The code works perfectly. I just want the warning to go away.
Store the pointer as a void * and cast to the appropriate function pointer type when necessary? Keep in mind that it isn't necessarily safe to call one type of function pointer as if it were another type, so the warning you're starting out with isn't entirely invalid.
You can cast a function pointer like so:
void *genericPointer = ...;
void (*fp)(int, int) = genericPointer;
fp(123, 456);
Note that:
There's no explicit casting necessary here, as void * can always be cast to any pointer type.
The initial "void" before (*fp) is the return type of the function pointer.
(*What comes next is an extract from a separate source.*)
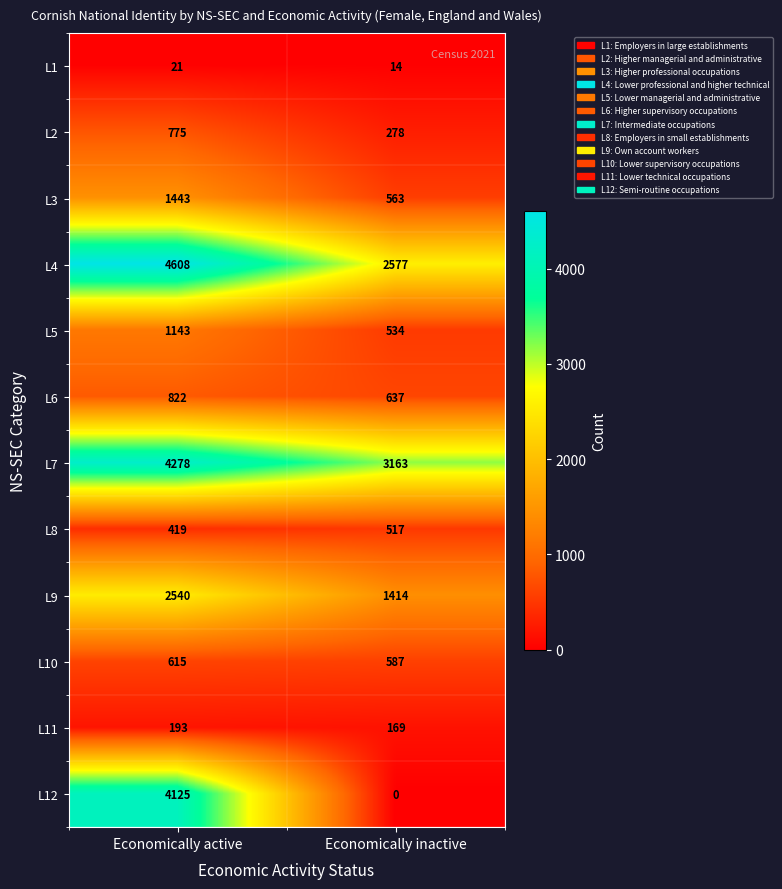

Which series changed the most between Economically active and Economically inactive?

L12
You are trying to do things clean - i.e. involve the compiler in checks, but the design you invented simply cannot be clean by its principle. You cannot involve compiler in prototype checks this way, because you always must know, which parameters to pass at this particular case in runtime. Compiler cannot check this and if you make a mistake, segmentation fault is on the way.
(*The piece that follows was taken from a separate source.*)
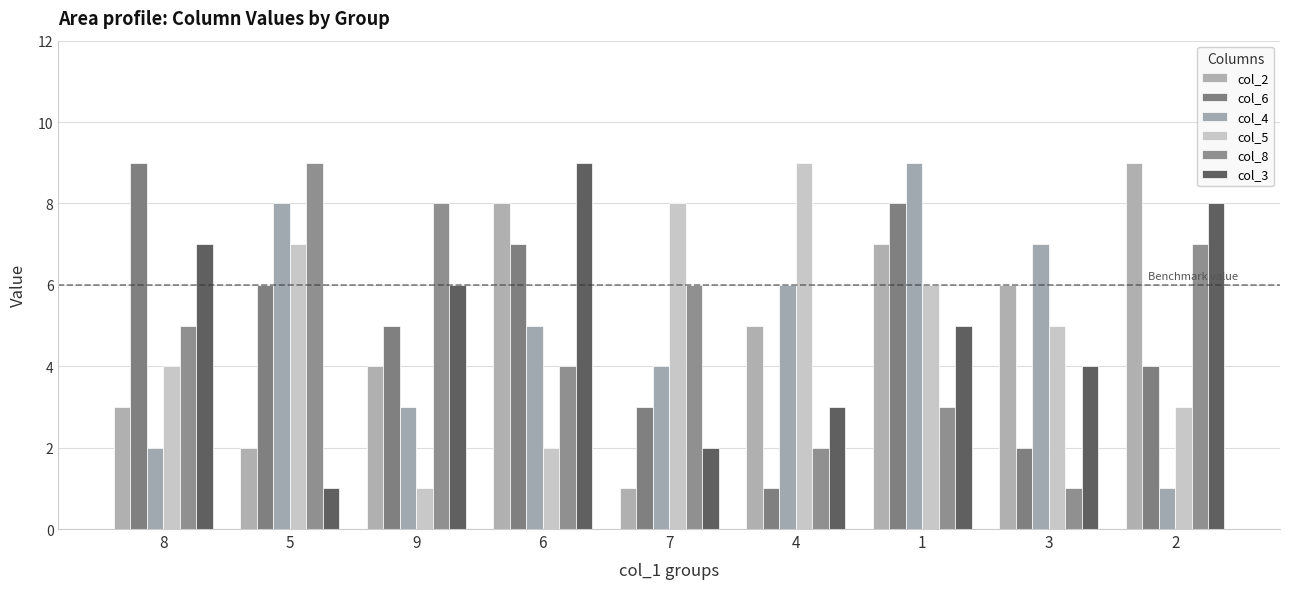

List the labels in order of col_2 value, largest first.

2, 6, 1, 3, 4, 9, 8, 5, 7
But if I remember well, something like this was maybe used also in linux kernel (?). The solution is to have a general pointer (like the one you have) and each time you call a particular function you just typecast it to the pointer to function with the particular arguments. You may need to typecast it to void * first to silence the compiler again :-)
In C, when you call a function without a prototype visible, default argument promotions are applied to all of the arguments that you pass to the function. This means that the types that you actually pass do not necessarily match the types received by the function.
E.g.
void (*g)();
void f()
{
float x = 0.5;
g(x); // double passed
}
This means that you need to know that the function that you are actually calling has a compatible signature to that implied by the arguments that you are passing after promotion.
Given that you need to know this in any case you must know the function signature of the actual function being called at the call site which is using the function pointer. With this knowledge it is usually simpler and cleaner to use a function pointer with the correct prototype and you can avoid default argument promotion entirely.
Note that as you are defining your functions with prototypes, when you assigned a pointer to your function to a function pointer without a prototype you effective converted, say, a void(*)(int, int) to a void(*)() so it is completely correct and desirable to perform the reverse conversion before calling the function. gcc allows both these conversions without emitting any warnings.
E.g.
void PerformCall( void(*p)() )
{
if (some_condition)
{
// due to extra knowledge I now know p takes two int arguments
// so use a function pointer with the correct prototype.
void(*prototyped_p)(int, int) = p;
prototyped_p( 3, 4 );
}
}
Try typedefing the function pointer declaration and then have the caller explicityly cast it:
typedef void *(*run)();
//when calling...
void my_foo() {}
run r = (run)my_foo;
If the different function signatures are known, use a union. Otherwise, use a pointer of type void (*)(void) (actually, any function pointer type would do) to hold the generic pointer and convert to the proper type when setting the value and calling the code.
Example using a union:
union run_fn
{
void *(*as_unary)(int);
void *(*as_binary)(int, int);
};
struct foo
{
union run_fn run;
};
void *bar(int, int);
struct foo foo;
foo.run.as_binary = bar;
void *baz = foo.run.as_binary(42, -1);
Example using explicit casts:
struct foo
{
void (*run)(void);
};
void *bar(int, int);
struct foo foo;
foo.run = (void *(*)(int, int))bar;
void *baz = ((void *(*)(int, int))foo.run)(42, -1);
Don't use a void * to hold function pointers - such a conversion is unspecified by the ISO C standard and may be unavailable on certain architectures.
Ignoring the warning and using your code as-is is actually also a possibility, but keep in mind that any function argument will be subject to the default argument promotions and it's your responsibility that the promoted arguments properly match the declared parameters.